Transcribed page contents =>
┄┄┄┄┄┄┄┄┄┄┄┄┄┄┄┄┄┄┄┄

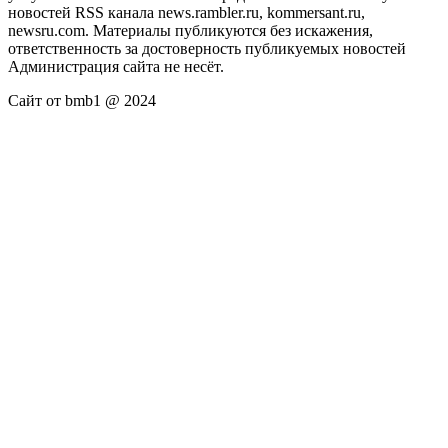
новостей RSS канала news.rambler.ru, kommersant.ru,
newsru.com. Материалы публикуются без искажения,
ответственность за достоверность публикуемых новостей
Администрация сайта не несёт.
Сайт от bmb1 @ 2024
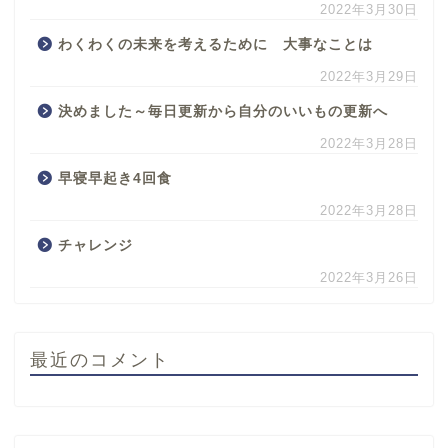
2022年3月30日
わくわくの未来を考えるために 大事なことは
2022年3月29日
決めました～毎日更新から自分のいいもの更新へ
2022年3月28日
早寝早起き4回食
2022年3月28日
チャレンジ
2022年3月26日
最近のコメント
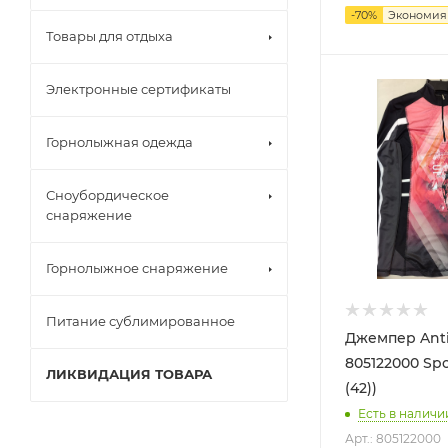
-
70
%
Экономи
Товары для отдыха
Электронные сертификаты
Горнолыжная одежда
Сноубордическое
снаряжение
Горнолыжное снаряжение
Питание сублимированное
Джемпер Ant
805122000 Spo
ЛИКВИДАЦИЯ ТОВАРА
(42))
Есть в наличи
Арт.: 805122000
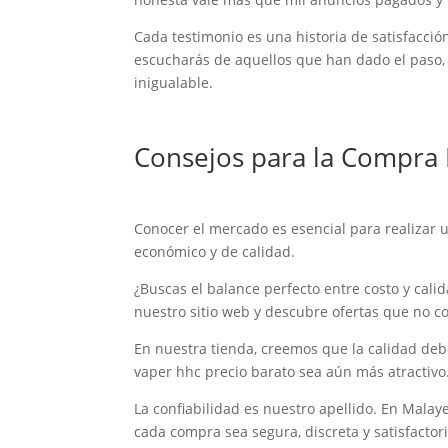
Cada testimonio es una historia de satisfacció
escucharás de aquellos que han dado el paso, 
inigualable.
Consejos para la Compra 
Conocer el mercado es esencial para realizar 
económico y de calidad.
¿Buscas el balance perfecto entre costo y cali
nuestro sitio web y descubre ofertas que no c
En nuestra tienda, creemos que la calidad de
vaper hhc precio barato sea aún más atractiv
La confiabilidad es nuestro apellido. En Mala
cada compra sea segura, discreta y satisfacto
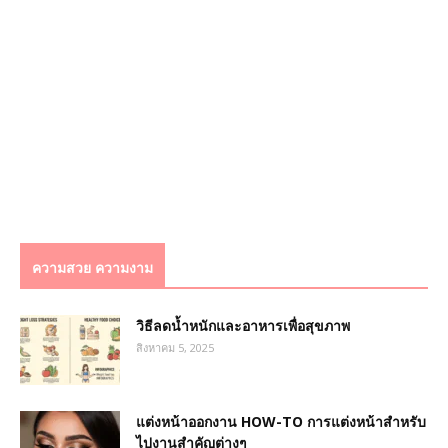
ความสวย ความงาม
วิธีลดน้ำหนักและอาหารเพื่อสุขภาพ
สิงหาคม 5, 2025
แต่งหน้าออกงาน HOW-TO การแต่งหน้าสำหรับ
ไปงานสำคัญต่างๆ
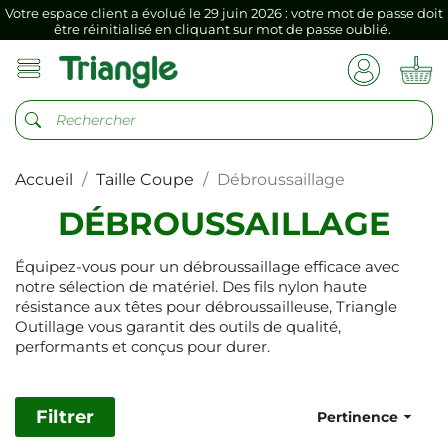
Si vous aviez mémorisé votre précédent mot de passe dans votre
navigateur internet, il doit être réenregistré à la première connexion
vers votre nouvel espace client.
Votre espace client a évolué le 29 juin 2026 : votre mot de passe doit
être réinitialisé en cliquant sur mot de passe oublié.
Si vous aviez mémorisé votre précédent mot de passe dans votre
navigateur internet, il doit être réenregistré à la première connexion
Accueil
Taille Coupe
Débroussaillage
vers votre nouvel espace client.
DÉBROUSSAILLAGE
Équipez-vous pour un débroussaillage efficace avec
notre sélection de matériel. Des fils nylon haute
résistance aux têtes pour débroussailleuse, Triangle
Outillage vous garantit des outils de qualité,
performants et conçus pour durer.
Filtrer

Pertinence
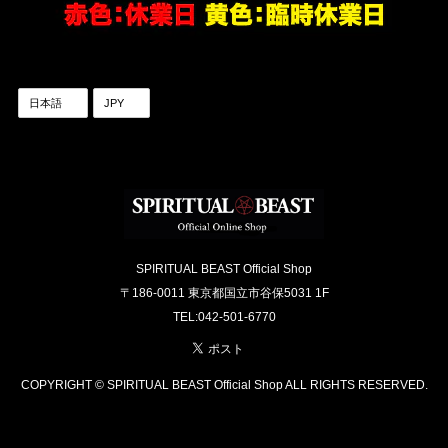
SPIRITUAL BEAST Official Shop
〒186-0011 東京都国立市谷保5031 1F
TEL:042-501-6770
COPYRIGHT © SPIRITUAL BEAST Official Shop ALL RIGHTS RESERVED.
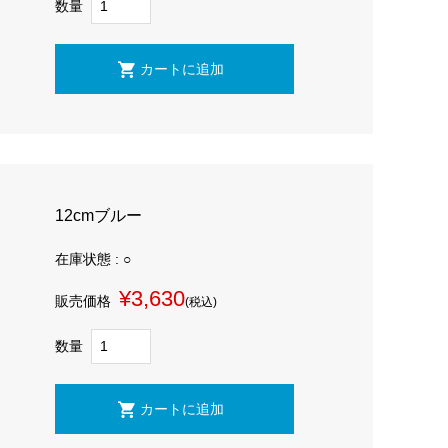
数量
12cmブルー
在庫状態 : ○
¥3,630
販売価格
(税込)
数量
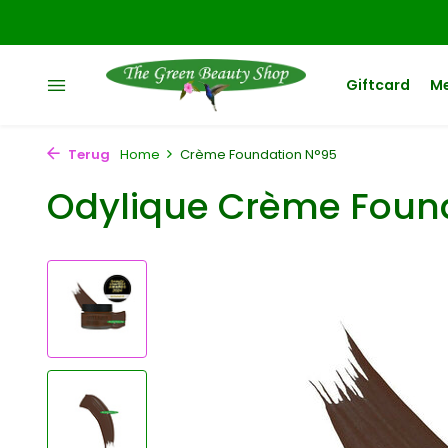
Giftcard
M
Terug
Home
Crème Foundation N°95
Odylique Crème Foun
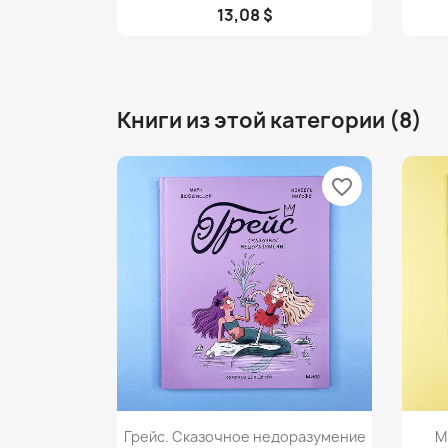
13,08 $
Книги из этой категории (8)
favorite_border
Просмотр

Грейс. Сказочное недоразумение
М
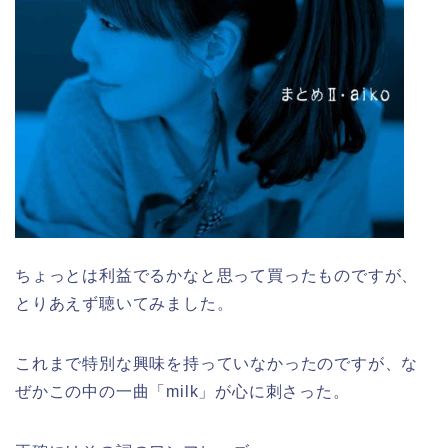
ちょっとは利益でるかなと思って買ったものですが、
とりあえず聴いてみました。
これまで特別な興味を持っていなかったのですが、な
ぜかこの中の一曲「milk」が心に刺さった。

┄┄┄┄┄┄┄┄┄┄┄┄┄┄┄┄┄┄┄┄

WHAT IS REQUIRED =>
Report how many lines of the records contain the string "passe". Give only the number.

OUTPUT FOR THIS TASK =>
4